Instructions for the task:
Each record should be copied exactly into the answer, and no picture should go with it.

Data:
- Opening Delimiter -

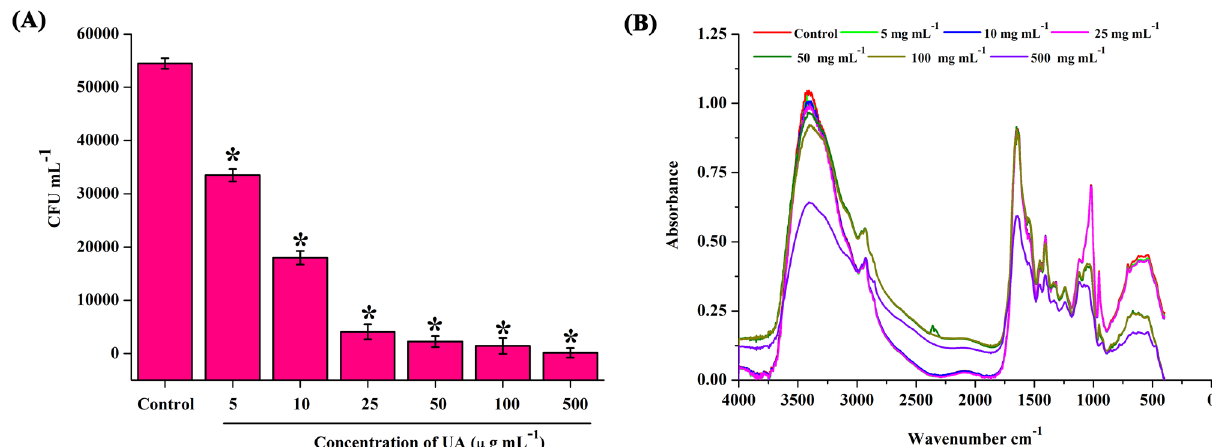
Figure 7. Mature biofilm disruptive potential of UA. S. mutans cells in the preformed biofilm mature biofilm was found to be influenced by the UA treatment. (A) Significant reduction in the viable cells was observed in a concentration dependent manner. (B) Variation in the functional group of the biofilm cells in the absence and presence of UA. Major alterations in the region such as 3800–3000 cm −1 and 1900–600 cm −1 were observed which corresponds to absorptions of fatty acids and proteins respectively. Data are mean ± SD (n = 3) and Asterisk represent significant difference compared with the untreated control ( p <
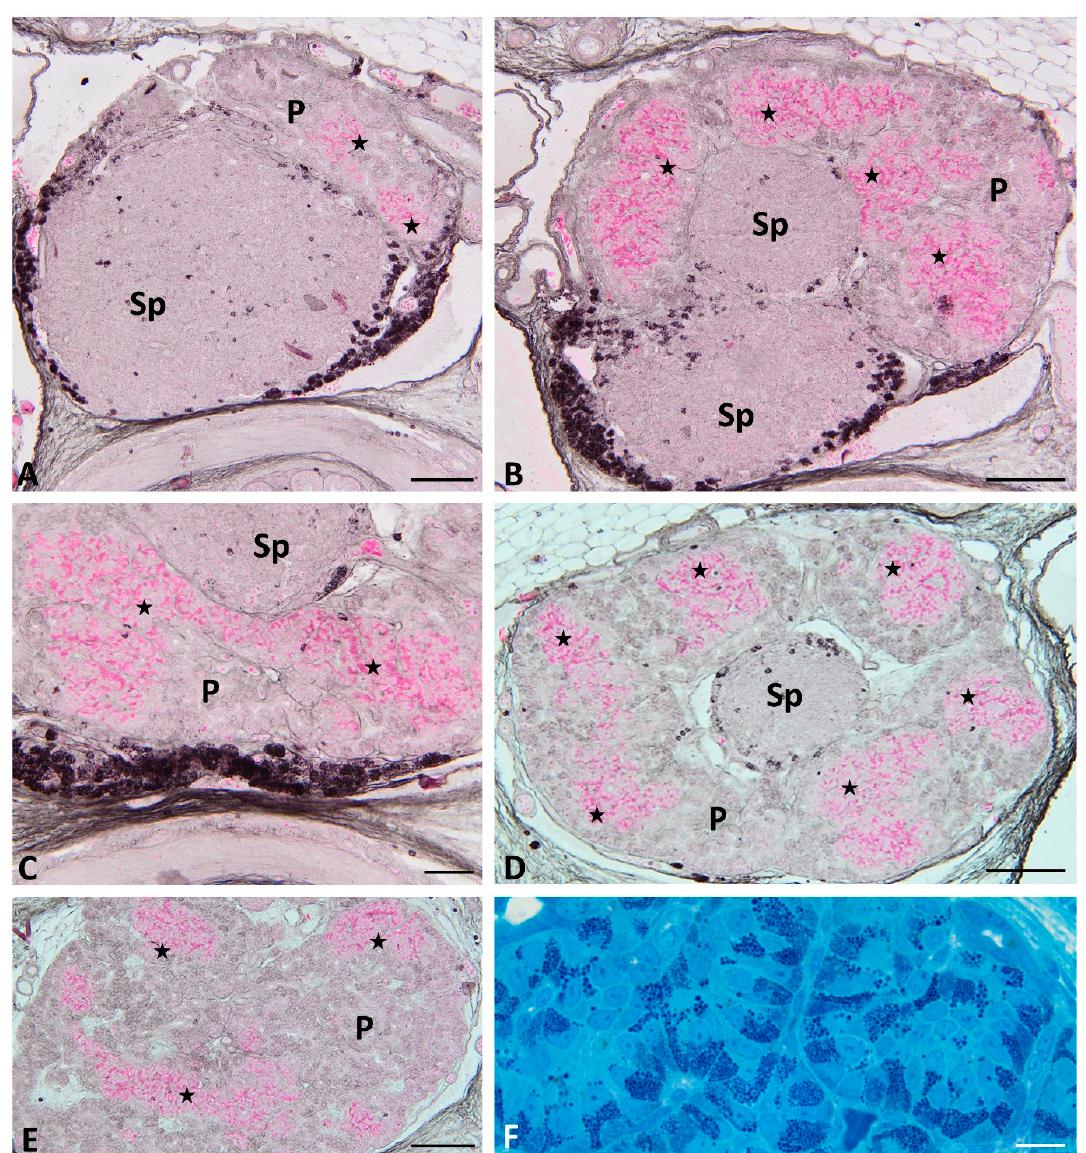
Figure 3. Transverse sections through the pancreas of the grass snake embryos at developmental stages IX–XI stained with phloxine and gallocyanin ( A , B , D , E ) and methylene blue ( F ). ( A ) Section through the most cephalic part of the pancreas. Scale bar = 100 µ m. ( B ) Note splenic “bulb”. Scale bar = 100 µ m. ( C ) Note connecting pancreatic islets. Scale bar = 20 µ m. ( D ) Pancreatic islets forming ring around the splenic “bulb”. Scale bar = 100 µ m ( E ) Small pancreatic islets within more caudal part of the dorsal pancreas. Scale bar = 100 μ m. ( F ) Pancreatic islets forming large cords. Scale bar = 10 μ m Abbreviations: P: pancreas; Sp: spleen; asterisk—pancreatic islets.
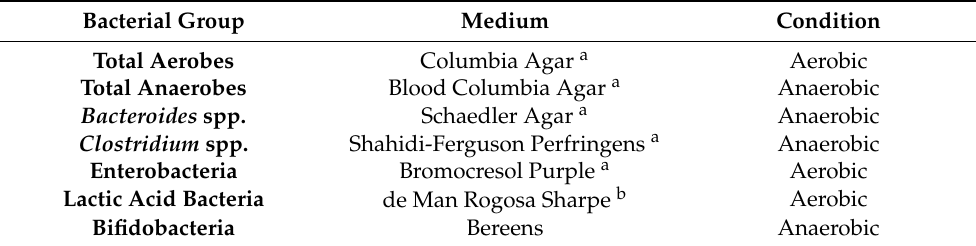
Table 2. Media and conditions used to determine counts of anaerobic and aerobic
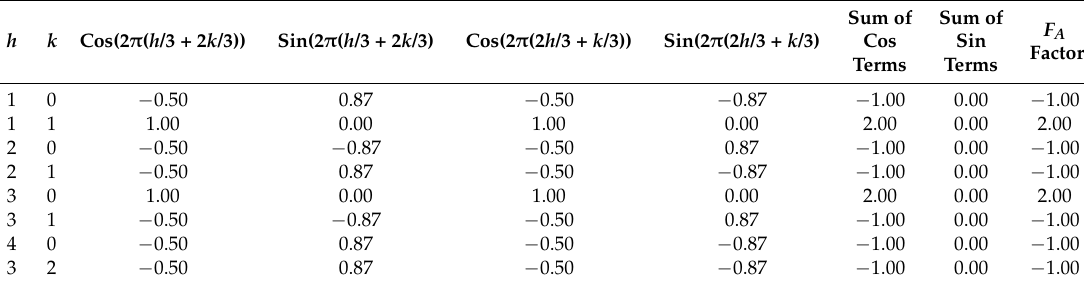
Table 2. Structure factor calculations in Equation (10).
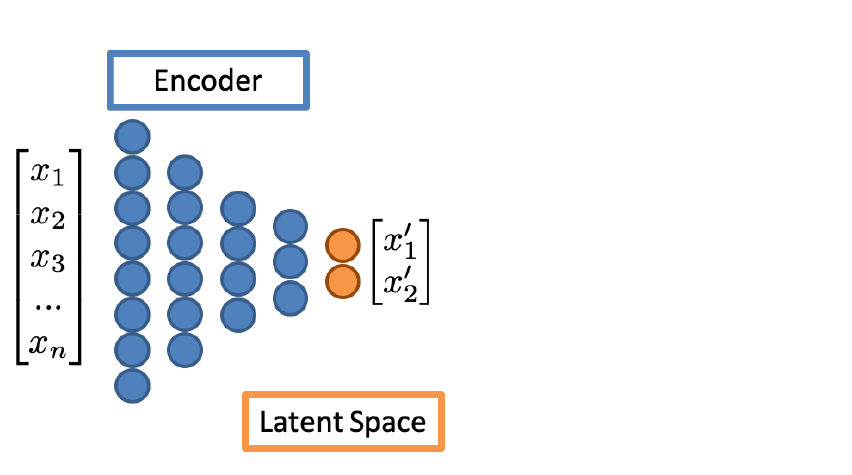
Figure 2. Encoder with latent space output highlighted in orange. When applying autoencoders for dimensionality reduction, the decoder section of the trained neural network is removed and the output of the latent space is analyzed directly.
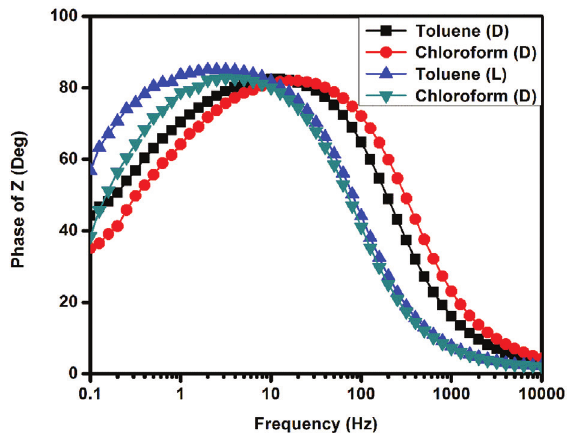
Figure 8: Bode phase plot of IBS thin films developed from homogenous solution of precursors (1) and (2) in toluene and chloroform under illumination and dark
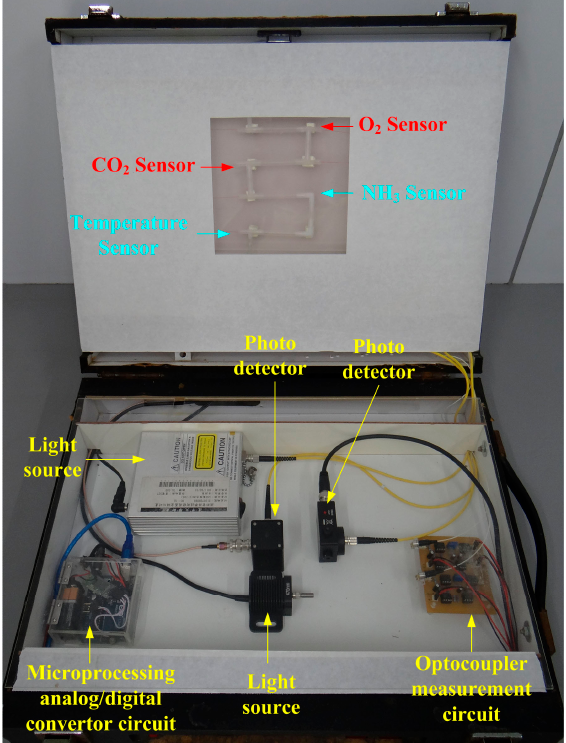
Figure 6. The photo of a prototype portable instrument.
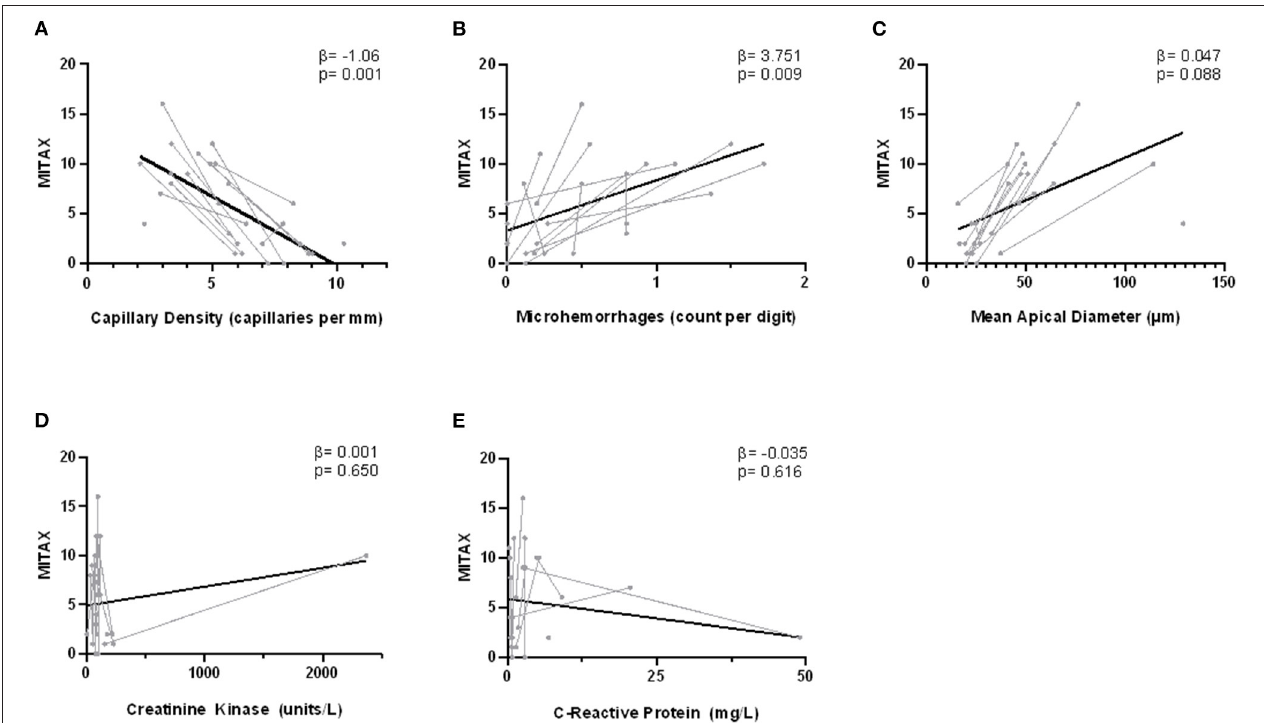
FIGURE 2 | Correlation between nailfold capillary measurements and MITAX. Disease activity is indicated on the y-axis as measured by the Myositis intention to treat index (MITAX). The NVC measurements capillary density (A) , microhemorrhages (B) , and apical diameter (C) as well as biochemical indices creatinine kinase (CK) (D) and C-reactive protein (CRP) (E) are indicated on the x-axes. Single assessments are indicated in gray, with lines connecting the longitudinal assessments for one individual patient. The overall fitted line is indicated in black. Fixed effect estimates ( β ) and significance ( p ) are the result of individual mixed-linear models with dependent variable MITAX and time as a random effect.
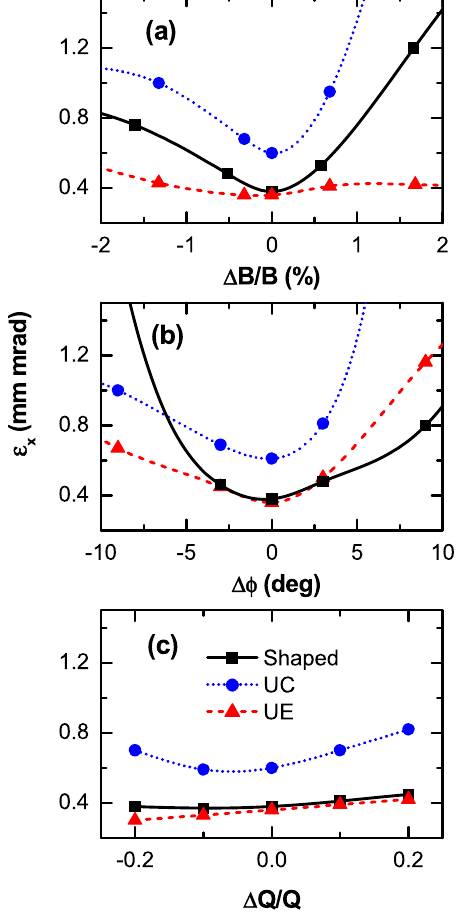
FIG. 6. (Color) Beam emittance at the end of the booster linac as a function of (a) solenoid field error, (b) the launch phase error, and (c) the charge fluctuation. Thermal emittance is not included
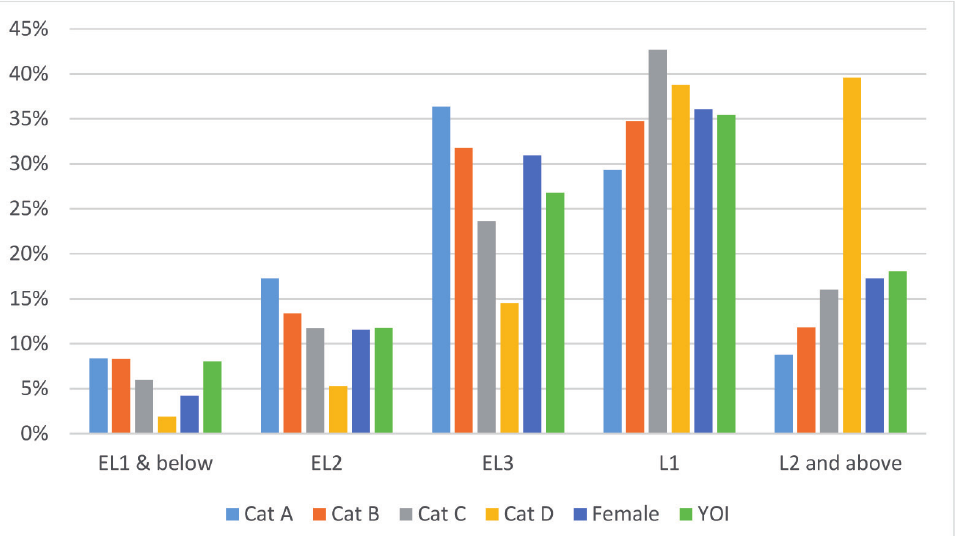
Figure 7: Prisoners’literacylevelsbyprisoncategory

- Closing Delimiter -

Solved problem:
Figure 7. Mature biofilm disruptive potential of UA. S. mutans cells in the preformed biofilm mature biofilm was found to be influenced by the UA treatment. (A) Significant reduction in the viable cells was observed in a concentration dependent manner. (B) Variation in the functional group of the biofilm cells in the absence and presence of UA. Major alterations in the region such as 3800–3000 cm −1 and 1900–600 cm −1 were observed which corresponds to absorptions of fatty acids and proteins respectively. Data are mean ± SD (n = 3) and Asterisk represent significant difference compared with the untreated control ( p <
Figure 3. Transverse sections through the pancreas of the grass snake embryos at developmental stages IX–XI stained with phloxine and gallocyanin ( A , B , D , E ) and methylene blue ( F ). ( A ) Section through the most cephalic part of the pancreas. Scale bar = 100 µ m. ( B ) Note splenic “bulb”. Scale bar = 100 µ m. ( C ) Note connecting pancreatic islets. Scale bar = 20 µ m. ( D ) Pancreatic islets forming ring around the splenic “bulb”. Scale bar = 100 µ m ( E ) Small pancreatic islets within more caudal part of the dorsal pancreas. Scale bar = 100 μ m. ( F ) Pancreatic islets forming large cords. Scale bar = 10 μ m Abbreviations: P: pancreas; Sp: spleen; asterisk—pancreatic islets.
Table 2. Media and conditions used to determine counts of anaerobic and aerobic
Table 2. Structure factor calculations in Equation (10).
Figure 2. Encoder with latent space output highlighted in orange. When applying autoencoders for dimensionality reduction, the decoder section of the trained neural network is removed and the output of the latent space is analyzed directly.
Figure 8: Bode phase plot of IBS thin films developed from homogenous solution of precursors (1) and (2) in toluene and chloroform under illumination and dark
Figure 6. The photo of a prototype portable instrument.
FIGURE 2 | Correlation between nailfold capillary measurements and MITAX. Disease activity is indicated on the y-axis as measured by the Myositis intention to treat index (MITAX). The NVC measurements capillary density (A) , microhemorrhages (B) , and apical diameter (C) as well as biochemical indices creatinine kinase (CK) (D) and C-reactive protein (CRP) (E) are indicated on the x-axes. Single assessments are indicated in gray, with lines connecting the longitudinal assessments for one individual patient. The overall fitted line is indicated in black. Fixed effect estimates ( β ) and significance ( p ) are the result of individual mixed-linear models with dependent variable MITAX and time as a random effect.
FIG. 6. (Color) Beam emittance at the end of the booster linac as a function of (a) solenoid field error, (b) the launch phase error, and (c) the charge fluctuation. Thermal emittance is not included
Figure 7: Prisoners’literacylevelsbyprisoncategory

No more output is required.